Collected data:
[Start of Attachment]

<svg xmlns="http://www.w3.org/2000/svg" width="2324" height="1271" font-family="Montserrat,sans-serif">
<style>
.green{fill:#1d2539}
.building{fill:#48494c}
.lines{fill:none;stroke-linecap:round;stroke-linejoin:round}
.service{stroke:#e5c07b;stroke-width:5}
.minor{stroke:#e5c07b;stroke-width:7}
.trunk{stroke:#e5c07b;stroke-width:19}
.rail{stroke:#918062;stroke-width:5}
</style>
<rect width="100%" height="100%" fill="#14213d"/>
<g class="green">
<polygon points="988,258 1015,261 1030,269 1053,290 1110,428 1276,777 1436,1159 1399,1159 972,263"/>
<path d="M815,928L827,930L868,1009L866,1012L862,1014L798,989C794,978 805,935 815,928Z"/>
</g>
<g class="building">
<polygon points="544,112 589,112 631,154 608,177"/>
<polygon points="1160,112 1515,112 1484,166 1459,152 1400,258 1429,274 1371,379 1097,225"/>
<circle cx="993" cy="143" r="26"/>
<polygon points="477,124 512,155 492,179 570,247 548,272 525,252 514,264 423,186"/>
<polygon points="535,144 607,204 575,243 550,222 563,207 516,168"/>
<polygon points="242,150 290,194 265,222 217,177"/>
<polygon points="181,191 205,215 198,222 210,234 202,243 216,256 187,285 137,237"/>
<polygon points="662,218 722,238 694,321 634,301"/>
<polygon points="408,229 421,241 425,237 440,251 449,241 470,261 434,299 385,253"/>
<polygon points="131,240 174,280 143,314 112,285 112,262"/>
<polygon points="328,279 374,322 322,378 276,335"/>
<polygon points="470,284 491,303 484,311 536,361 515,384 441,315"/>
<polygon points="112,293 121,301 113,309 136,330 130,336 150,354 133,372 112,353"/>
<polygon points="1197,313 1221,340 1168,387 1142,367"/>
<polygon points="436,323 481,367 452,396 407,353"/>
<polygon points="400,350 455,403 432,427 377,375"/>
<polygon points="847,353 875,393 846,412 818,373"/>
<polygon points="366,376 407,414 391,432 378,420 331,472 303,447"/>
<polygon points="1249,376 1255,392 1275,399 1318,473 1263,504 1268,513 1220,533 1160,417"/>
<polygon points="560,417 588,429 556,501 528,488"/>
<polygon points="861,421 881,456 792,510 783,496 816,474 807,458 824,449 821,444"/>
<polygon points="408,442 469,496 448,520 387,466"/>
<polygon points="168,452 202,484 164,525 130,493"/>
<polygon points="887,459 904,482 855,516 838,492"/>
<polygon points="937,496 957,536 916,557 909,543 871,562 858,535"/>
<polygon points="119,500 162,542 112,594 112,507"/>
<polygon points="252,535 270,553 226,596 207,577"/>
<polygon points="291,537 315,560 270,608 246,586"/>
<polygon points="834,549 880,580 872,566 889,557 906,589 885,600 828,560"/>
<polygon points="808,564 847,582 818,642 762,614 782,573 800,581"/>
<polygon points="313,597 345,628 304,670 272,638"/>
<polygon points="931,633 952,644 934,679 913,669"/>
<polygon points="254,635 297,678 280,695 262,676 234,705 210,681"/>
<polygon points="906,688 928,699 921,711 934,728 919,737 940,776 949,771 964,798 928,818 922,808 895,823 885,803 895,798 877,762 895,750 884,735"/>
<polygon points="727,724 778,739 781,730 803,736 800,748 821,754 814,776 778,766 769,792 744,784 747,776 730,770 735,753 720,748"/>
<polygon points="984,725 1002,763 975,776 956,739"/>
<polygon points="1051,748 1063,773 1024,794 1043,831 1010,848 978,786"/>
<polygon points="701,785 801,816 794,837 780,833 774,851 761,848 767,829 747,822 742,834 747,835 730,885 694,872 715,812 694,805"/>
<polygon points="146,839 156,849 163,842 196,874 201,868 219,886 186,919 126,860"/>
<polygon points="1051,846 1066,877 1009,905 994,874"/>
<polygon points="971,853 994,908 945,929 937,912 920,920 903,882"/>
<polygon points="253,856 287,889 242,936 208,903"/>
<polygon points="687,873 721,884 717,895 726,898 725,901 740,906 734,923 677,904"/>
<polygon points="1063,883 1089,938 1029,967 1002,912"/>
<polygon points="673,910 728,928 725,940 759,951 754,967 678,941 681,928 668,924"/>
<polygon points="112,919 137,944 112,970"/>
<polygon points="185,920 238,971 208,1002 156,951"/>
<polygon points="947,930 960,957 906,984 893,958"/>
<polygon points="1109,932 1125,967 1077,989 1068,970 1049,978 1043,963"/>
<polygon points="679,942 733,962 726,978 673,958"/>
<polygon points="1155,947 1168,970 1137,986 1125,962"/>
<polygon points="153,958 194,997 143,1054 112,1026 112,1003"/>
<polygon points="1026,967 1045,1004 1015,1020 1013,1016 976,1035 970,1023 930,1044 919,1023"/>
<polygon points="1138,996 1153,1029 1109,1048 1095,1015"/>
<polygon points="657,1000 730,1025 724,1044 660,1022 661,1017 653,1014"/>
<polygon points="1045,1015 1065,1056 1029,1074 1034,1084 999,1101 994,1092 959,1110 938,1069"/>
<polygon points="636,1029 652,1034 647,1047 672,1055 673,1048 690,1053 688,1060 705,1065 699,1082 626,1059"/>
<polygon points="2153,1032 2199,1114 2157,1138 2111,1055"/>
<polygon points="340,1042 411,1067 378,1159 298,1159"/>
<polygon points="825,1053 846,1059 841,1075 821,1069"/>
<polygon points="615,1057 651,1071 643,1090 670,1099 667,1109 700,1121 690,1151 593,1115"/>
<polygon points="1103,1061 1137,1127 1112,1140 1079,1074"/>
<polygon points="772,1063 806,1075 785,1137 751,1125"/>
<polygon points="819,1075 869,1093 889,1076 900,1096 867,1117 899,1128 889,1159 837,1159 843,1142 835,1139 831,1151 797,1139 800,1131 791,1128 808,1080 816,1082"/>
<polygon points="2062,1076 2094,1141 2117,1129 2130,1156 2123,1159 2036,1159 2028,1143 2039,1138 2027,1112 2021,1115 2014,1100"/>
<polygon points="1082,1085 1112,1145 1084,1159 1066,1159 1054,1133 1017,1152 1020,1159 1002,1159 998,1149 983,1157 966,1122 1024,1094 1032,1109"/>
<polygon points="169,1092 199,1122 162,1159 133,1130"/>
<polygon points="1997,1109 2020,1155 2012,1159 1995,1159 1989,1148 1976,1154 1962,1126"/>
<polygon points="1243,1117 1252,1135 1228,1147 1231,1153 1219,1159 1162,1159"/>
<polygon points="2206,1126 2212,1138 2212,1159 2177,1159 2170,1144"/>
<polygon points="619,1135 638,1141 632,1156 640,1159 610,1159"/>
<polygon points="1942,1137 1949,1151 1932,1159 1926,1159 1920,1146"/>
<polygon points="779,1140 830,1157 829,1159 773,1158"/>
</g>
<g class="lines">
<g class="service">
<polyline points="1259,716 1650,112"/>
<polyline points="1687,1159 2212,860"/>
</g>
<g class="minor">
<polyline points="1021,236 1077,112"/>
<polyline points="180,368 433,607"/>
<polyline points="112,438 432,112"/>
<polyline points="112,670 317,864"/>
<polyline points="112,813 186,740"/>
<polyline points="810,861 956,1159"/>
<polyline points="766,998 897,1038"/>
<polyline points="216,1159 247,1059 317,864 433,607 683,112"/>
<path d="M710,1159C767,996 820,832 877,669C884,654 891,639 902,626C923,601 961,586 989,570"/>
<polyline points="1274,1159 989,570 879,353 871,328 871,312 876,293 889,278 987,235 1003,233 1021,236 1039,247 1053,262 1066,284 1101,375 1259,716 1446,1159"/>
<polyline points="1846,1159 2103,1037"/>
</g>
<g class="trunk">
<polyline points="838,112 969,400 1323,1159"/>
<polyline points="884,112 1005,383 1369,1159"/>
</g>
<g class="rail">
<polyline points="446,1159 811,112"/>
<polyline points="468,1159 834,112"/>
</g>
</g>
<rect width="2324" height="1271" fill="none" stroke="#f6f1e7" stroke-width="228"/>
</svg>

[End of Attachment]

Directions for this task:
From the entries above, show each line that includes the string "lines".

Answer below:
.lines{fill:none;stroke-linecap:round;stroke-linejoin:round}
<g class="lines">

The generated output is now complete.